Page 97 of Worth Every Moment
“Just sex?” she asks.
I stop, only now looking at her full in the face. “Yeah.” But the confirmation strikes her like a blow, and she recoils.
“Jesus, Seb. What the fuck is wrong with you?”
“Wrong with me? What’s wrong with you?”
It’s the look of pity on her face, rather than the question itself that cracks through the barrier I’ve erected. “Sorry,” I begin. “No, obviously it’s not just sex, but I haven’t—”
“Had sex that wasn’t just sex?” She cuts in, the words so accurate it’s as though she’s shot a bullet at my heart and splintered my ribcage.
She tugs on her bottom lip, staring at the floor and not at me, so she doesn’t register the way my shoulders sink, and even though I don’t voice an answer, it’s clear she already knows it because she continues, “So you want to reduce whatever this is between us to ‘just sex’, even though you’ve already told me you love me?”

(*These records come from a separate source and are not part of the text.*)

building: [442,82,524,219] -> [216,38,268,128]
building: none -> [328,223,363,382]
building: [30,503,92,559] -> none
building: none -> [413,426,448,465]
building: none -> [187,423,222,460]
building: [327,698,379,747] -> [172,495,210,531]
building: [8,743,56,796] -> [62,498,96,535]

“Fuck. Yeah. Sorry. I just… I don’t know how to do it if it means something. If you mean something. Which you do. I need to stop thinkin—”
“You want to make this feel meaningless so you can handle it?”

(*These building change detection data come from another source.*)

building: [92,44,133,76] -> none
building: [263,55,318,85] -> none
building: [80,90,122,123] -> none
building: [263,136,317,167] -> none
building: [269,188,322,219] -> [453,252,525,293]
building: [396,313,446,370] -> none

I let out a groan. “No. Yes. Fuck, I don’t know. I can’t build it up in my head anymore, so let’s just fuck and get it over with.”

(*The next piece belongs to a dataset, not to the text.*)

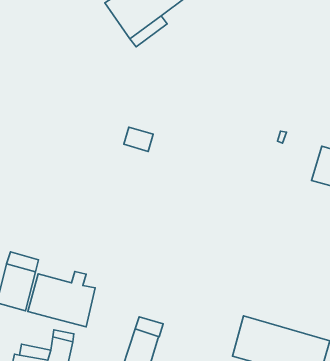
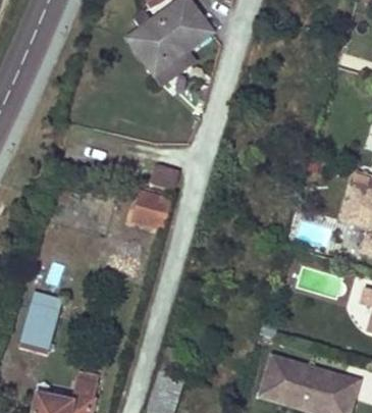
building: none -> [132,189,172,228]
building: [28,272,95,327] -> none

I am exposing all my shit here, and a small part of me knows that I need to shut this whole thing down. I need to back away because it’s not working for Erica. Every word out of my mouth is pushing her away, and she’s just standing there watching me, her expression nearing one of horror.
“No one has ever told me they love me the way you did on the jet. But this… fuck, Seb. This is messed up. You can’t follow a confession like that with, ‘let’s just fuck to get it out of the way’.”
“Why not? It’ll be good. I swear. It’ll be just as memorable if we go at it—”
“Stop. You’re driving me crazy. I don’t want my first time to be—”
My brain snags on the way she says ‘my first time’, but I ignore it, figuring she must mean ‘our first time’. “There will be so many times.”
Leveling a serious gaze in my direction, she says, “But only one first time.” She enunciates the phrase ‘first time’, clipping the Ts.
I stop pacing. “Could you repeat that?”
Her breathing shallows, her voice quiet when she says, “Only onefirsttime.”
Her eyes, the way they narrow to almost a wince, the tremble of her bottom lip, and the shadows of shame flickering over her cheekbones tell me everything I need to know. But still, I have to check. I need to hear her say it. “First time with me? Or…”
“Or. I’m a virgin.”
My stomach drops and silence engulfs us like we’ve been submerged underwater. Memories swarm like monsters released from a cage. Losing my virginity; that hooker, her heavy makeup and equally heavy perfume, the scent of which I thought I might choke on when I thrust my virgin dick inside her. And my dad, waiting outside, watching the time, ready to greet me with a casual, ‘You’ll have to do better than that if you want to call yourself a man’. His words ring in my head like a siren, and it’s no longer her shame that’s the darkest force in the room, but mine.
I can’t breathe. A clawing sense of panic rakes up my throat. I need air.
“I have to take a walk.” I grab my t-shirt from where I flung it over the chair and move towards the door, aware I’m being an arse, leaving her like this, but the emotional crap swirling through me propels me to escape. I cannot stay and talk about this with her. I can’t let her see this.
She follows, alarm clear on her features. “Wait, Seb. We need to talk—”
I hold up a hand to stop her. “Not now. I’ll be back. I’m not deserting you. I want to talk about this.” The words stick in my throat as I force them past my lips.I don’t want to fucking talk about this.“I just need…”
I fade off as the panic swells, and before she can say another word, I let myself out onto the sand and head for the water.
33
ERICA
He leaves and I don’t stop him. I know this isn’t rejection. I know he cares… but it damn well feels like rejection.
For an hour, I sit in the hotel room on our shared bed. Or not shared, as the case may be. Maybe he won’t come back. Maybe he’ll find another room to sleep in.